Even later wordt de vraag opnieuw gesteld en dan aanvaarden we haar voorstel. Meteen wordt aan de dames een lange wikkelrok aangeboden, want onze lange zomerbroek behoort niet tot de dresscode in deze Evangelische kerk. De viering is voor ons een vreemde ervaring. Alle kinderen zijn er aanwezig in hun mooiste outfit. Er wordt ontzettend veel muziek gemaakt, gezongen en gedanst en ‘God loves you’ gescandeerd. Jarigen en nieuwkomers worden figuurlijk in de bloemetjes gezet en wat ik al vreesde: ook de gasten worden op het podium gevraagd. Steve vraagt ons om een liedje van bij ons te zingen en ik krijg meteen een micro aangereikt. Help! Magda krijgt de lumineuze inval dat we samen met de nodige mimiek en veel enthousiasme ‘ik heb de zon zien zakken in de zee’ zullen zingen, wat uiteraard in ons aller collectief geheugen zit. Mis op zijn Afrikaans dus. We hebben hiermee blijkbaar gescoord, want telkens we de kinderen achteraf zien, beginnen ze spontaan te zingen van ‘joepie ja ja joepie’.

Onze eerste namiddag Arco Iris zit er op. Onder de volle Afrikaanse maan, op de bank voor ons gastenverblijf, wordt er nog wat bijgepraat met Geert en Hilde met een glaasje wijn als afsluiter. Plots komt Helen ons vertellen dat er geen alcohol gedronken wordt in Arco Iris. De mannen kijken sip. De vrouwen ook.

De volgende dag worden we uitgenodigd om een bezoek en een viering bij te wonen op wat zij noemen ‘de Bocaria’. Terug wordt de dresscode gerespecteerd en onze sandalen worden geruild voor de sportschoenen, wat geen overbodig bevel blijkt. Fototoestellen mogen niet mee, jammer natuurlijk, vooral voor Godfried die aan zijn eindwerk fotografie werkt in de academie in Brugge. De Bocaria is de grootste vuilnisbelt van de stad Maputo en daar is hun school ooit gestart. We gaan met de bus van Arco Iris. Daar aangekomen is er eerst de viering met de nodige pathetische speeches van ‘God loves you’ door onze zwarte charismatische buschauffeur. Het doet me denken aan de domineespeeches op de Amerikaanse televisie. Zijn duur zijden hemd en zijn fijne Italiaanse schoenen storen mij en vormen een schril contrast met de arme, in lompen geklede kinderen die leven op en aan de rand van de vuilnisbelt.

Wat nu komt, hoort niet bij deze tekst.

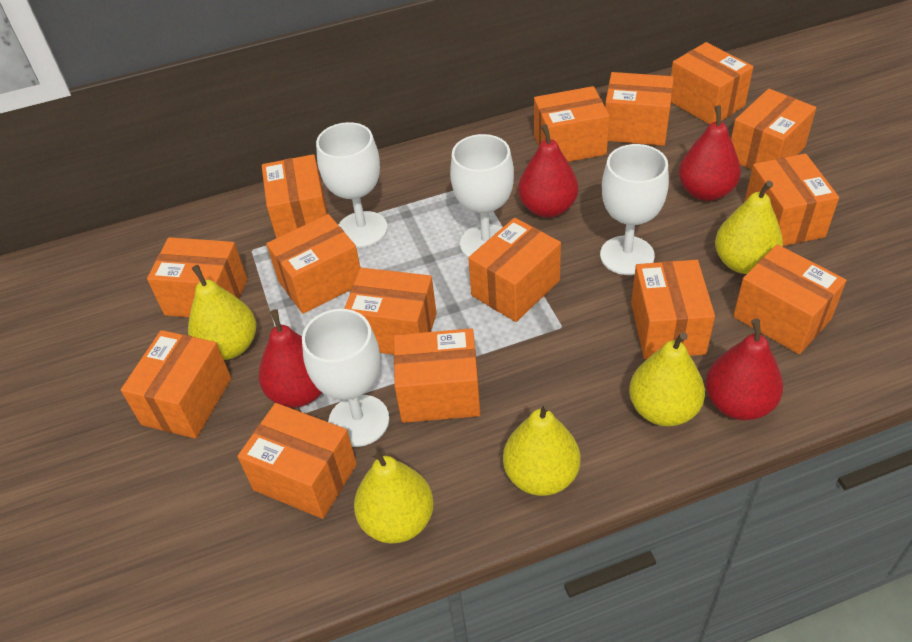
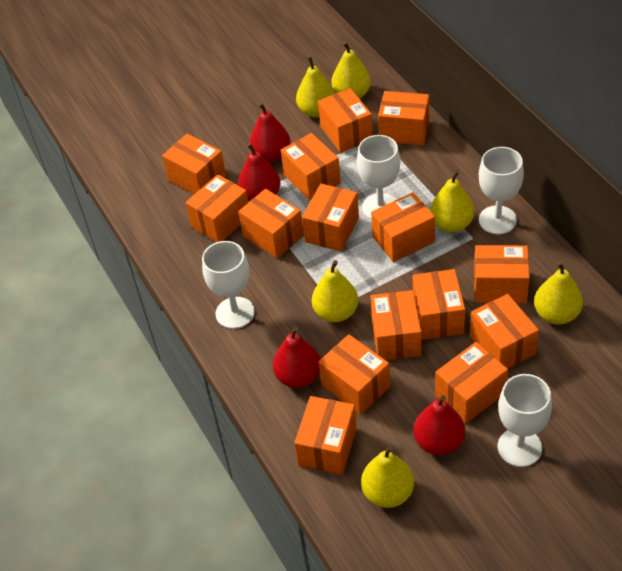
yellow pear: 5 -> 6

Daarna begint onze rondleiding in de sloppenwijken, met twee voorgangers uit de kerk. Horden kinderen lopen voor en achter ons. Mooie, maar vuile verwaarloosde kinderen, meisjes van nauwelijks zes à acht jaar met een baby op de rug. Mama werkt op de vuilnisbelt. De kinderen hebben algauw ons hart gestolen en even later lopen we verder met de kleintjes op onze armen. Hier en daar spreken onze begeleiders mensen aan en proberen hun boodschap van de liefdevolle God te verkondigen. De meeste mensen hebben hier duidelijk geen boodschap aan. Een jongen van amper een jaar of elf antwoordt ‘als God van ons houdt, waarom haalt hij ons hier niet weg?’.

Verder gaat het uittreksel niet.